I showed it to my partner and he seemed ok with it until I mentioned the price tag. He freaked. To a large degree I don’t blame him. Dropping $30,000 just for software is insane when you are used to using open source software and paying $9/hr for coding.
The result is that I basically stopped. Why? On one hand it meant that I had to start over from square one. On the other hand I was dealing with a fairly difficult client. Throw in family and some play time and basically the project got stuffed in the back corner.
Being a bit OCD though I couldn’t leave it alone so a few weeks ago I started again. This time I was going to just do it using straight ASP.NET and SQL Server. I did a bit of design, planned out the features and started coding. And then I really got depressed.
For the entire year I’ve been developing with CRM, SharePoint and BizTalk. Why on earth would I hand create a table to hold contacts? Never mind creating a web-page to view, edit, search, and etc. The more I tried to work on this the more I rebelled against it. This is stupid!

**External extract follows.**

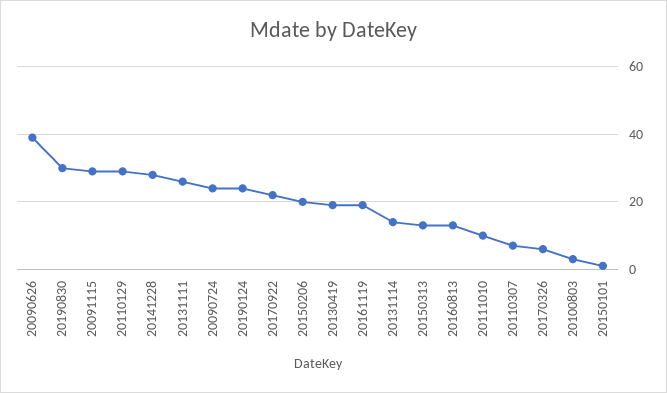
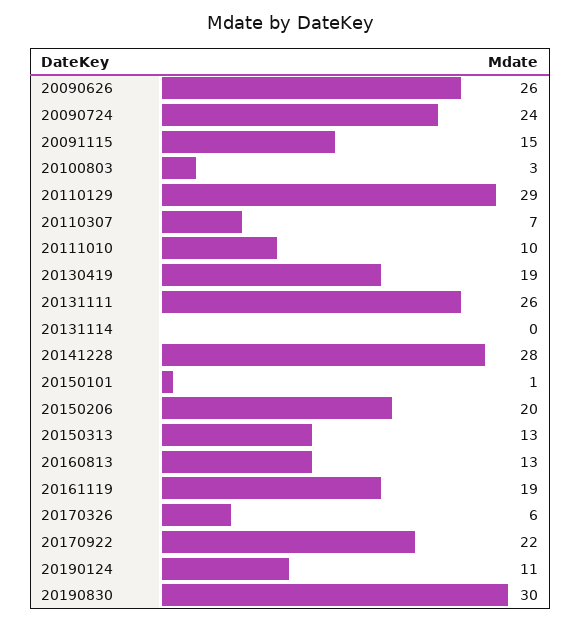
20090626: 40 -> 26
20091115: 30 -> 15
20190124: 25 -> 11
20131114: 15 -> 0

So over the weekend while enjoying the twisty roads of Northwest Arkansas I decided that I don’t need MOSS, WSS (Windows SharePoint Services) would do what I need. WSS is a free feature of Windows and can be hosted for only a little more than a normal ASP.NET account. I’ll still have to do some coding, but some really major pieces of functionality are provided for me right out of the box.
Being even smarter I’m also grabbing a few pieces from CodePlex that provide pieces of my application’s functionality readymade. In one case this is saving me a week worth of coding.
The point of this is that before writing a single line of code you really should look around first. For instance, by using WSS I’m getting a ‘free’ UI framework, security framework, a component management framework (you can switch WSS features on and off via the admin tool) and I’m sure a few other nice benefits. Grabbing an appropriately licensed bit of open source code also saves time, even though I have to give up some time learning the API and possibly debugging and testing their code. Thing is I’m way ahead of where I’d be otherwise.
Tonight I cleaned out the old version of my project from SharePoint and started over. In about 5 minutes I had all of the UI stuff in place (just created a site collection) which was way more than my ASP.NET project had. It took about 10 minutes to create most of the basic entities for the application using SharePoint lists. What remains is the core application which will still require some coding and an application database, but it’s a lot less than I’d have to do otherwise.